Enable the inspector (--inspect) and capture a heap snapshot with heapdump.
Pinpoint the offending node (usually a custom node or a huge JSON payload) and free its memory (delete, clear, or stream the data).
Add a health‑check that restarts any worker that runs longer than 45 min.
// Example: Clean up after heavy computation
items = items.map(item => {
const result = heavyComputation(item.json);
delete item.json.largePayload; // free original data
return { json: result };
});
global.gc && global.gc(); // trigger GC if --expose-gc is set
return items;
Enable --expose-gc only in staging environments to avoid production overhead.
3.4 Isolate memory‑intensive jobs with a dedicated worker pool
Add a second pool that only runs “heavy” jobs:
# .env for heavy‑worker pool
QUEUE_MODE=memory
WORKER_CONCURRENCY=2
WORKER_LABELS=heavy
In the workflow, set Execute on Worker Label → heavy. This isolates leaks to a subset of pods that can be cycled more aggressively.
4️⃣ Validation & Ongoing Monitoring
Tool
Metric
Alert Threshold
Prometheus (node_memory_Active_bytes)
Worker RSS
> 3.5 GiB (when limit = 4 GiB)
Grafana (Heap Used)
process_resident_memory_bytes
80 % of max-old-space-size
Sentry (error fingerprint)
JavaScript heap out of memory
Immediate ticket
Datadog (container restart count)
container_restart_total
> 2 per hour
Create a dashboard that shows **memory trend per worker** and **queue backlog**. Correlate spikes with workflow IDs (available via process.env.N8N_WORKFLOW_ID in logs).

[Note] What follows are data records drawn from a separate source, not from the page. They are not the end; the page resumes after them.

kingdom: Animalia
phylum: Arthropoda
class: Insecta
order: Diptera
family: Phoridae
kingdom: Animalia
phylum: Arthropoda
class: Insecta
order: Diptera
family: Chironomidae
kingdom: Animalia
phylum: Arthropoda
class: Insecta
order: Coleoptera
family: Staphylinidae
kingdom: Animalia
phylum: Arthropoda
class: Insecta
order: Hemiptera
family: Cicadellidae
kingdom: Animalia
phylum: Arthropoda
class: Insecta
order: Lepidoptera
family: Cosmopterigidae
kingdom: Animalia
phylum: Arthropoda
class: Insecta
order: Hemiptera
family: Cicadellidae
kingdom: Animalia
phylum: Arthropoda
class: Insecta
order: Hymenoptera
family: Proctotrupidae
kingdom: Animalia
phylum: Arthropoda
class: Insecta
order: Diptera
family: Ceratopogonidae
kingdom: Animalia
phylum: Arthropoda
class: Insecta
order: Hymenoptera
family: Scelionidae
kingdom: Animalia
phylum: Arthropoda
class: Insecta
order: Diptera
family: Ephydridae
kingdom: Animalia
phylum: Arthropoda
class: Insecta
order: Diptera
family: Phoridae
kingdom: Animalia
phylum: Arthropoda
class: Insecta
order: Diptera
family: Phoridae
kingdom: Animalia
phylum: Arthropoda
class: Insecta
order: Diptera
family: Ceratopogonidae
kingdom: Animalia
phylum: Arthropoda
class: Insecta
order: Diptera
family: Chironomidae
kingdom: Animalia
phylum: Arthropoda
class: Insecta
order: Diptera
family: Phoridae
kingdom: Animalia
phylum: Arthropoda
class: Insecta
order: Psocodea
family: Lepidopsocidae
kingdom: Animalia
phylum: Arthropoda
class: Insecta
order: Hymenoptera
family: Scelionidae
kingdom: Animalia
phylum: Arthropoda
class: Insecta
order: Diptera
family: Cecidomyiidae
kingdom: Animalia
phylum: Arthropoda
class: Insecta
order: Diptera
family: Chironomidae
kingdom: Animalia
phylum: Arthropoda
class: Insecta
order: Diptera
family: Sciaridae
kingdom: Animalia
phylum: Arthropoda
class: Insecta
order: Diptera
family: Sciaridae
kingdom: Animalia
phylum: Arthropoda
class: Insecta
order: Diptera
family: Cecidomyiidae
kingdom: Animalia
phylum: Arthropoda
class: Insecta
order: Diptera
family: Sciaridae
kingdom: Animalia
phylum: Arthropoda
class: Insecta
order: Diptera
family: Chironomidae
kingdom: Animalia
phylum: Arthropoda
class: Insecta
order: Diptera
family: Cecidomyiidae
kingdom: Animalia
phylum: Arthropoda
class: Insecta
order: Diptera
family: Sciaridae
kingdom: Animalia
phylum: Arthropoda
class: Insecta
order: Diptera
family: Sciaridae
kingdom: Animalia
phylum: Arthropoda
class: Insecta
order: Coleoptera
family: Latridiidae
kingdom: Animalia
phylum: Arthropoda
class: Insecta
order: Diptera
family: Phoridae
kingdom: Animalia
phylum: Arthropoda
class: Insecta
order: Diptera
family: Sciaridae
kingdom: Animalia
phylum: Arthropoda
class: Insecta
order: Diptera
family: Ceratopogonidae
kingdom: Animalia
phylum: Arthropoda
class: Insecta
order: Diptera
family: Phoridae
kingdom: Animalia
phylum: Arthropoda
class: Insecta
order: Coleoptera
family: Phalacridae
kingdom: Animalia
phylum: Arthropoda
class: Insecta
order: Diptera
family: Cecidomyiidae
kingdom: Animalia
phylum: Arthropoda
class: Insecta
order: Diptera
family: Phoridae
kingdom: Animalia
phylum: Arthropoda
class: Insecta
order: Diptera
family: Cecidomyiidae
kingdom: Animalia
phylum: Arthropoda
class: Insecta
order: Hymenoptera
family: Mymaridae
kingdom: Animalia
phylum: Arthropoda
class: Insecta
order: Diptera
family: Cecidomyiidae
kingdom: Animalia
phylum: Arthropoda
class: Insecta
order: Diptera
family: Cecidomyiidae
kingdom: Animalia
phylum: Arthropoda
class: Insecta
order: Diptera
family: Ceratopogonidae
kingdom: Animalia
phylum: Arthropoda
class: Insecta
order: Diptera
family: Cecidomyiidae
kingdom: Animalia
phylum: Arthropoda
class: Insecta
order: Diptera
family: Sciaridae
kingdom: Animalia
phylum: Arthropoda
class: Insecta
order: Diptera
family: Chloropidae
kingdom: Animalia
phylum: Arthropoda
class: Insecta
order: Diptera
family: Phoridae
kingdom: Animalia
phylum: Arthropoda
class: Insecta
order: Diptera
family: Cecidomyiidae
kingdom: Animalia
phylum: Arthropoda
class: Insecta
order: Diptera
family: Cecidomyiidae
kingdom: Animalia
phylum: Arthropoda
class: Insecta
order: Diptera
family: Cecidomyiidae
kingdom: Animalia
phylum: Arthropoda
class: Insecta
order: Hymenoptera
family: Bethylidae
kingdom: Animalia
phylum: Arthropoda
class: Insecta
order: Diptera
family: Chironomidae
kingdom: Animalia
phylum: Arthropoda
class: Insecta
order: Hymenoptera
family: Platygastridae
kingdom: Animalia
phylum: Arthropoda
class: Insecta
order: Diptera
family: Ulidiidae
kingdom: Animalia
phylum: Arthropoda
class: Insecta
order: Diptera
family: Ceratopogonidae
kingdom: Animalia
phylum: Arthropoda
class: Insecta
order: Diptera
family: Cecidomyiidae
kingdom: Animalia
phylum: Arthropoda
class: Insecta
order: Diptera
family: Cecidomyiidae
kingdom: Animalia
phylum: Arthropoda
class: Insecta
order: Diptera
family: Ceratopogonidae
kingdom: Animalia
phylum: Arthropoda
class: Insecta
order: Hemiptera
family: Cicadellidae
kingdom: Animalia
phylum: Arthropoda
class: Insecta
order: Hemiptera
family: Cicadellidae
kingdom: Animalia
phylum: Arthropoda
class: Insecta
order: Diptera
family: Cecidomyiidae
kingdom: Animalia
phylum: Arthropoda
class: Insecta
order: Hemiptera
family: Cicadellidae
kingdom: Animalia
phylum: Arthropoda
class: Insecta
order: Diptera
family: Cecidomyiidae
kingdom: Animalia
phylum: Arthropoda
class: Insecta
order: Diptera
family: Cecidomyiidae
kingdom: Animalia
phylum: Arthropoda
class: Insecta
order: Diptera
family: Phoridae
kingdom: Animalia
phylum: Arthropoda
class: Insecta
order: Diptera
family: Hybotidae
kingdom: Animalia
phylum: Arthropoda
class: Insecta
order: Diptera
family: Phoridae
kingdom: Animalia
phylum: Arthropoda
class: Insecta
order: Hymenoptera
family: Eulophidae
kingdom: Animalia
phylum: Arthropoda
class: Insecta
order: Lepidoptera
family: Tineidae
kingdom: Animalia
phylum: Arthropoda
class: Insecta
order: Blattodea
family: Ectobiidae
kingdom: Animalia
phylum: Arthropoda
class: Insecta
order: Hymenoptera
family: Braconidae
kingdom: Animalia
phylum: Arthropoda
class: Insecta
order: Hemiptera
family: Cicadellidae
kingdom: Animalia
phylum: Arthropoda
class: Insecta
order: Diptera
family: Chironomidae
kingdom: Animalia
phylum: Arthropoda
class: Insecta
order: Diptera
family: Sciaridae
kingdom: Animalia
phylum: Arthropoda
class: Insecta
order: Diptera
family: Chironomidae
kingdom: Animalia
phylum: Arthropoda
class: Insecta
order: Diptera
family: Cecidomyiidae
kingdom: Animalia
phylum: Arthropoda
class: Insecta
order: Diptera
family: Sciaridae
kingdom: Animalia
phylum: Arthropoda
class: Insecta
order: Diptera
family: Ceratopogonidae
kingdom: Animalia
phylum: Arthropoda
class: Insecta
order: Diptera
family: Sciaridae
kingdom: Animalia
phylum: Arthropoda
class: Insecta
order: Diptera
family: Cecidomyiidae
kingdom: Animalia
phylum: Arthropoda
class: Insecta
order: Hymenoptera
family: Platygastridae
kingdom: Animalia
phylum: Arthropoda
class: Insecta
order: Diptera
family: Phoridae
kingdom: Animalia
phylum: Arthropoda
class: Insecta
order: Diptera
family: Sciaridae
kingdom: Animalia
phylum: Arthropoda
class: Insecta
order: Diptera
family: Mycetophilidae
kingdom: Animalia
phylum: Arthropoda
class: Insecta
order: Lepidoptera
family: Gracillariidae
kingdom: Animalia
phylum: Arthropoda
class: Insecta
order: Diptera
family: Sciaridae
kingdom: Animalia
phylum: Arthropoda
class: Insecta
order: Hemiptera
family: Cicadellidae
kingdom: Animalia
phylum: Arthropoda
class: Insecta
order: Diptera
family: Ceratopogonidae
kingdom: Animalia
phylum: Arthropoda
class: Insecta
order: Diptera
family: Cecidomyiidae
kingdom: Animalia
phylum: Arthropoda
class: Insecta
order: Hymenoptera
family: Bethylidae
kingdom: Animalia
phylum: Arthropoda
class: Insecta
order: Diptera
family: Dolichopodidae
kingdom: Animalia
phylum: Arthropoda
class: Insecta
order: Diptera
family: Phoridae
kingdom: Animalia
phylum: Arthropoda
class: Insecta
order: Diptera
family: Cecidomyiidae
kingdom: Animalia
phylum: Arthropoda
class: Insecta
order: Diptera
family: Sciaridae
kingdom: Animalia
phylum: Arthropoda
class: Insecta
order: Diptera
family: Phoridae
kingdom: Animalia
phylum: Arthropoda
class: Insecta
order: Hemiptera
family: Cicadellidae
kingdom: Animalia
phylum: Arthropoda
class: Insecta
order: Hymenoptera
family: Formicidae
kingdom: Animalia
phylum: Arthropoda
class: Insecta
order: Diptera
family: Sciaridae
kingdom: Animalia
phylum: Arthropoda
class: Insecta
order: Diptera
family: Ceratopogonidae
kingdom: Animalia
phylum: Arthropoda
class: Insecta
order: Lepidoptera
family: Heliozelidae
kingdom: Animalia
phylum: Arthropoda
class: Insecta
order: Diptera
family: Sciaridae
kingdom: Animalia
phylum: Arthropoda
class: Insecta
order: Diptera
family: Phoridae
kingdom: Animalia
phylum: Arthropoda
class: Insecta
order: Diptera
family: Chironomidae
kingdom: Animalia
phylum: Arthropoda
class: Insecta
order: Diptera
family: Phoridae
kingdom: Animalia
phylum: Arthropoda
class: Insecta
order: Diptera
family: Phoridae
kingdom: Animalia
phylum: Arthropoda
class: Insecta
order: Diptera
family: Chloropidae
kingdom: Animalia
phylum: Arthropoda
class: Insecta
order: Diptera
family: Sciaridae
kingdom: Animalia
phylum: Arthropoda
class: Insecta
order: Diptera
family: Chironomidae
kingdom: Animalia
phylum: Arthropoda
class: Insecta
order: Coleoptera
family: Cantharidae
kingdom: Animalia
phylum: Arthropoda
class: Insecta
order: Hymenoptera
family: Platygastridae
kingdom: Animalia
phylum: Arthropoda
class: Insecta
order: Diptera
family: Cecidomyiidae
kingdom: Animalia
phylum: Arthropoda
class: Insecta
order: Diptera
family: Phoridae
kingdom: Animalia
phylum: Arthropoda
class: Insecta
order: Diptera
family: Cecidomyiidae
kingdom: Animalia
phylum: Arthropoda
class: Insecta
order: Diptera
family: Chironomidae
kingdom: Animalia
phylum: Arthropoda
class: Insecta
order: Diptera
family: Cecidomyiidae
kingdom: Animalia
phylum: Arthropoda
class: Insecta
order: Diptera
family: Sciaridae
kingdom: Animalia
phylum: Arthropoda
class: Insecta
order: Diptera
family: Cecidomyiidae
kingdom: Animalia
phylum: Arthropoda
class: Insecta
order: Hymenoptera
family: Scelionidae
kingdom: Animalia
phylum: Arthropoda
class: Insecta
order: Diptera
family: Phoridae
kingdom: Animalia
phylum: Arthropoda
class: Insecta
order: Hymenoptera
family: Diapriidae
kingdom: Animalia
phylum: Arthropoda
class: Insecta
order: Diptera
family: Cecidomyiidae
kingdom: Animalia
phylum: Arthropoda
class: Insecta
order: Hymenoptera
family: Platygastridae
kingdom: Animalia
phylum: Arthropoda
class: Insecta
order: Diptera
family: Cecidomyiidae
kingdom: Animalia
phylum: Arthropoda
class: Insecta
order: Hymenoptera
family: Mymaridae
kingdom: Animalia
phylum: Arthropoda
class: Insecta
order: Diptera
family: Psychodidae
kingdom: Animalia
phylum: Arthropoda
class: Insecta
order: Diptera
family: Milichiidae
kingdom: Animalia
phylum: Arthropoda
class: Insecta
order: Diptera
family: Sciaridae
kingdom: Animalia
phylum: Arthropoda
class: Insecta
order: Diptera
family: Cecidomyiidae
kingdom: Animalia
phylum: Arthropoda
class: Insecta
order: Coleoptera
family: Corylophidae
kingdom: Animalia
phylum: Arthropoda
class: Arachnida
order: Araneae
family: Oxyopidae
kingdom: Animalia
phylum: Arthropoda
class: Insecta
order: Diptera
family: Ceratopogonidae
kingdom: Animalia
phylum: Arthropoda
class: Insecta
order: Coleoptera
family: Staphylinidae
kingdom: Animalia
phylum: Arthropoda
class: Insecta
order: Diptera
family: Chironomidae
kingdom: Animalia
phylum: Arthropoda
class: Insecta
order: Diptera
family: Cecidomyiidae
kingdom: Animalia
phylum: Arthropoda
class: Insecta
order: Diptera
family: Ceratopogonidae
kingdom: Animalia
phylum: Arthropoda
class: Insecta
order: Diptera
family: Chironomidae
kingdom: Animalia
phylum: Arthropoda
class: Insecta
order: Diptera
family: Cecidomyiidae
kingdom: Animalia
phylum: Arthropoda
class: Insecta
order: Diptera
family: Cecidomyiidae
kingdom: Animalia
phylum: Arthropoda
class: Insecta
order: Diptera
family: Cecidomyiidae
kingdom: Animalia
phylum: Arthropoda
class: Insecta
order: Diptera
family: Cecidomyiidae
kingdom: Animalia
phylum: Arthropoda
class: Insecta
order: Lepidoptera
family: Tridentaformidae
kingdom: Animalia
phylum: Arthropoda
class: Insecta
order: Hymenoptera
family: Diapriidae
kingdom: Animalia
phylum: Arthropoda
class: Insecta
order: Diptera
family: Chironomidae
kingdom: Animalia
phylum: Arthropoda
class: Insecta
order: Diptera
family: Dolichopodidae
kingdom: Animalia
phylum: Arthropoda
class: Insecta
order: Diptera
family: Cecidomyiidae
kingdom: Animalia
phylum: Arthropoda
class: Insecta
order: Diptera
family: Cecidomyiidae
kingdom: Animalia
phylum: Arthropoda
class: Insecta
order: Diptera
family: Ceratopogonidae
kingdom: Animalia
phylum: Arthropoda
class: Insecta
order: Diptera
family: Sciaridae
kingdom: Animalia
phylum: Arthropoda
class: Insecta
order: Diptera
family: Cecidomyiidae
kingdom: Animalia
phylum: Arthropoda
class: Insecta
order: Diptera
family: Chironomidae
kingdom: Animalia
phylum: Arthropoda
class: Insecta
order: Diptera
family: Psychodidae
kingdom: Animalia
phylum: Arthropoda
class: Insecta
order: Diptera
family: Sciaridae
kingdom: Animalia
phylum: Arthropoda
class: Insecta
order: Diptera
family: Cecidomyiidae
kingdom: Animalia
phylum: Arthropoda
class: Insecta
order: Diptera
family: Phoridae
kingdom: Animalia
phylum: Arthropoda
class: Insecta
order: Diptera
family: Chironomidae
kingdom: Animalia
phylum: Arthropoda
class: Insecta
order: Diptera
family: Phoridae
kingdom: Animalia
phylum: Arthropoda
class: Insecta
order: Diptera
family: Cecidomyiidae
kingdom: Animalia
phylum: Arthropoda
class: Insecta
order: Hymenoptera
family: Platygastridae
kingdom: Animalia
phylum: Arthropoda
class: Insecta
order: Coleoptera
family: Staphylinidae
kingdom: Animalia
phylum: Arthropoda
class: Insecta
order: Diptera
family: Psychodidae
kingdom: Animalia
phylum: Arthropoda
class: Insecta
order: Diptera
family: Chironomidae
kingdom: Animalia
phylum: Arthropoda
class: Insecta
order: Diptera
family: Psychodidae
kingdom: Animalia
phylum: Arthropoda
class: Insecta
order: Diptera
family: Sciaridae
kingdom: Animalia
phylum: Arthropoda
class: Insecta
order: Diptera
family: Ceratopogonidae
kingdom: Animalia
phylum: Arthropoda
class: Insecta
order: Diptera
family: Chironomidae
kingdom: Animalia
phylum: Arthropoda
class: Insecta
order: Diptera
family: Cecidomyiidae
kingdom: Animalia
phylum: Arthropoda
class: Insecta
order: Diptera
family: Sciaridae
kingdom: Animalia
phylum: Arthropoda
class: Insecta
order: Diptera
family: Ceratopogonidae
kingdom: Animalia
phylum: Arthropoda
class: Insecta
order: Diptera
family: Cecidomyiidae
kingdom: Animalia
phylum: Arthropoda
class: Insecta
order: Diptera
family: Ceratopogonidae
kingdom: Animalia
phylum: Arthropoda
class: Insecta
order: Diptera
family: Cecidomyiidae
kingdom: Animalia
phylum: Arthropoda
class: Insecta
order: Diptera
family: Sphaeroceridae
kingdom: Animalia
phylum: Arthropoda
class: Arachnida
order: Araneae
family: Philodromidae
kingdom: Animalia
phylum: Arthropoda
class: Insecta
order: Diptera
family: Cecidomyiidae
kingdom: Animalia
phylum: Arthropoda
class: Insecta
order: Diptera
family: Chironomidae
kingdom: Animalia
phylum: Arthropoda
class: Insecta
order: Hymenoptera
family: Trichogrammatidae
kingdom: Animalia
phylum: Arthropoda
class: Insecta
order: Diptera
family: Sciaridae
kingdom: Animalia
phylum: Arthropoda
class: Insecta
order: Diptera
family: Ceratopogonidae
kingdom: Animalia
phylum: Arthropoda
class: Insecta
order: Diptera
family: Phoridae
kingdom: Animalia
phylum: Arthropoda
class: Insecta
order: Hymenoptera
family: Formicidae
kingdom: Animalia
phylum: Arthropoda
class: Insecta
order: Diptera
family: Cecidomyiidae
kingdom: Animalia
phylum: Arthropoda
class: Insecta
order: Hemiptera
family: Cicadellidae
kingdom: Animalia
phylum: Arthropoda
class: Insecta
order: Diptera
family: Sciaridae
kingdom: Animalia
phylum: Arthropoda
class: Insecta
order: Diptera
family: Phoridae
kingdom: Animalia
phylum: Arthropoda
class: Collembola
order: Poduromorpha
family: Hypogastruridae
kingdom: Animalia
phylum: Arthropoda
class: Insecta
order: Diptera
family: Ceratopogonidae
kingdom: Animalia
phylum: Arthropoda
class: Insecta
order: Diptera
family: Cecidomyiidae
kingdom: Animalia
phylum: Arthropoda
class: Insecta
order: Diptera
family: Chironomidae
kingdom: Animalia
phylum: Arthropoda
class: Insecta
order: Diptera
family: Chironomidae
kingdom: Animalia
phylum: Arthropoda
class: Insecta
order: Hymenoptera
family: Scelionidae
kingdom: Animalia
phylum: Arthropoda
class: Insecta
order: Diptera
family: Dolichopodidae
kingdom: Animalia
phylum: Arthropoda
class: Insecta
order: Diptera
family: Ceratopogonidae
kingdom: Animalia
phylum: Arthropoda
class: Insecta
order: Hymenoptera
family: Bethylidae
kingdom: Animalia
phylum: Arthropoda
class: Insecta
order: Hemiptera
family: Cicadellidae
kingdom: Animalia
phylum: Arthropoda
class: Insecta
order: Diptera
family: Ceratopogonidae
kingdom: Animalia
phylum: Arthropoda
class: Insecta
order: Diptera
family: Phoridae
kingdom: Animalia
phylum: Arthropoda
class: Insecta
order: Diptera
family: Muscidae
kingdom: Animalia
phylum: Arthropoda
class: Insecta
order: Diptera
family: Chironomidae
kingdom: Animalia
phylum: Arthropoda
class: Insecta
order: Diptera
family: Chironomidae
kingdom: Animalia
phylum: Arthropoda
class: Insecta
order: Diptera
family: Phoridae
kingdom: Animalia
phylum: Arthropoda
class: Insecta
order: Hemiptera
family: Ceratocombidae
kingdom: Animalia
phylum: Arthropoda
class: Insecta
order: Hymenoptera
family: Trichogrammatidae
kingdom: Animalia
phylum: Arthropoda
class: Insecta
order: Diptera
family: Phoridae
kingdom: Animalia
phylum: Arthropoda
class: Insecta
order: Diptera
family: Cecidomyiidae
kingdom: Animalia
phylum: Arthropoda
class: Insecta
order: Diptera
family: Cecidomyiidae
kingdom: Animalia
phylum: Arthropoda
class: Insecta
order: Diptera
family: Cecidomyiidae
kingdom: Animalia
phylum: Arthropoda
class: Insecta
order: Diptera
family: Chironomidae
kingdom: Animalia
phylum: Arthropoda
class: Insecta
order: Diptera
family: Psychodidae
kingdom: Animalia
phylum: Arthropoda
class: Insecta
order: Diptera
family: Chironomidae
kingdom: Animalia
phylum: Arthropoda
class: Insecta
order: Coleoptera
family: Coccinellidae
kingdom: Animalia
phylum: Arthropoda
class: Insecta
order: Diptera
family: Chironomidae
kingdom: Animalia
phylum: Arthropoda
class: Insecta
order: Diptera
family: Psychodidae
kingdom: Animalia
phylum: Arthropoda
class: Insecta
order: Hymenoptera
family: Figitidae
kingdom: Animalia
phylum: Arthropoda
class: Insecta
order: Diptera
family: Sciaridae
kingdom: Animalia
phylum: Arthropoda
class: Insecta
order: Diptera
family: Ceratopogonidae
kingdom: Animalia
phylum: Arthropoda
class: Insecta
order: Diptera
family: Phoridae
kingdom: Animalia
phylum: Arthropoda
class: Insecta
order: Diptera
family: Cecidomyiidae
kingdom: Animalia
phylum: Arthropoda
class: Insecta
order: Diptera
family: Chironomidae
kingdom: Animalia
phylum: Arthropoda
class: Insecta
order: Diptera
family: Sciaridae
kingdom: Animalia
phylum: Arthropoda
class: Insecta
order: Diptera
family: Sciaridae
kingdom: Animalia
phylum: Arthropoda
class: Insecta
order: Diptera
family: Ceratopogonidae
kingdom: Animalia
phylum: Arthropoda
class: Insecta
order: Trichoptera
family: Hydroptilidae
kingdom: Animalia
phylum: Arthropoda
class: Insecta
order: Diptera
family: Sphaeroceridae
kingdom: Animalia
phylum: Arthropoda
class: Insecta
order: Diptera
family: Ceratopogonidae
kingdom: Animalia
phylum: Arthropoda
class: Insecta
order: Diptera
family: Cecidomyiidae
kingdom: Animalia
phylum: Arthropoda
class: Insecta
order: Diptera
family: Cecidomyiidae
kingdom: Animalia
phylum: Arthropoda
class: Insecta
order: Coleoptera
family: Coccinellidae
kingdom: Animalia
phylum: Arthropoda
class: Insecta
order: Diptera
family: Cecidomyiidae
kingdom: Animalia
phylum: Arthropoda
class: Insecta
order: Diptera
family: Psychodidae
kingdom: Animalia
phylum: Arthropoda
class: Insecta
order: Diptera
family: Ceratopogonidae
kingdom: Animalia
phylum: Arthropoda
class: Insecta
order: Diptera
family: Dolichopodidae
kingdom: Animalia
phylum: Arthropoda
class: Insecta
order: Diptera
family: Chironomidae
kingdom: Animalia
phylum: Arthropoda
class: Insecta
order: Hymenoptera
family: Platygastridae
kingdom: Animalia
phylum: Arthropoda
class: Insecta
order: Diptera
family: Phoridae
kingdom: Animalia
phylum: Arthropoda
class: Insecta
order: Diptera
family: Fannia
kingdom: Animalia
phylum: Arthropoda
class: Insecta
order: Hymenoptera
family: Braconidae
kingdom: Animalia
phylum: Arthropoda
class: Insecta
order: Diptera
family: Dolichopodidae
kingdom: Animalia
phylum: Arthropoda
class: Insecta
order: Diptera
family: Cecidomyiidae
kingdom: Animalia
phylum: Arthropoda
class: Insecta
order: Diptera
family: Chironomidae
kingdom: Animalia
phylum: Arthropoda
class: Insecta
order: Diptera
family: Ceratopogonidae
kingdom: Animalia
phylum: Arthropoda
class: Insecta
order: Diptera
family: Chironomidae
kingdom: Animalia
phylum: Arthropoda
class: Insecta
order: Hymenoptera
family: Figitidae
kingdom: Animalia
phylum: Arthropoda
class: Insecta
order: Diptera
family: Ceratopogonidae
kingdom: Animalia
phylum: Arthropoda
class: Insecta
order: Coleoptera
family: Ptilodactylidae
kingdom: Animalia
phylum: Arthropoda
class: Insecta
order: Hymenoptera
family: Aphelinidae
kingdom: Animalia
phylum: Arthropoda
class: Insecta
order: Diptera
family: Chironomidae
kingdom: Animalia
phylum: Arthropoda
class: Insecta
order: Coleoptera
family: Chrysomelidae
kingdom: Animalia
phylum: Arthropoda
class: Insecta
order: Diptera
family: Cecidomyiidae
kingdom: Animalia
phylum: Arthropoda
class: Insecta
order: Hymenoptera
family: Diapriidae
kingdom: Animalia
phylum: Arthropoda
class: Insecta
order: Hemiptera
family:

5️⃣ Preventive Best Practices (Checklist)
Never store full payloads in workflowData or global longer than the node execution.
Stream files > 10 MiB; use /tmp and delete after use.
Limit concurrency (WORKER_CONCURRENCY) for jobs that parse large data sets.
Pin Node.js to LTS (e.g., v20.x) to benefit from V8 memory‑leak fixes.
Run npm audit on custom node packages; upgrade any that depend on outdated request or xml2js.
Enable health‑check auto‑restart (see §3.1).
Document any custom node that allocates > 50 MiB and add a “cleanup” note in its description.
Bottom line
Memory leaks in n8n’s queue workers are almost always caused by unreleased large objects (payloads, custom node state) or buffered network responses. By instrumenting workers with --inspect and heapdump, streaming heavy data, enforcing strict memory limits, and using health‑check‑driven restarts, you can detect, isolate, and permanently resolve the leak—keeping your queue healthy and your automations running 24/7.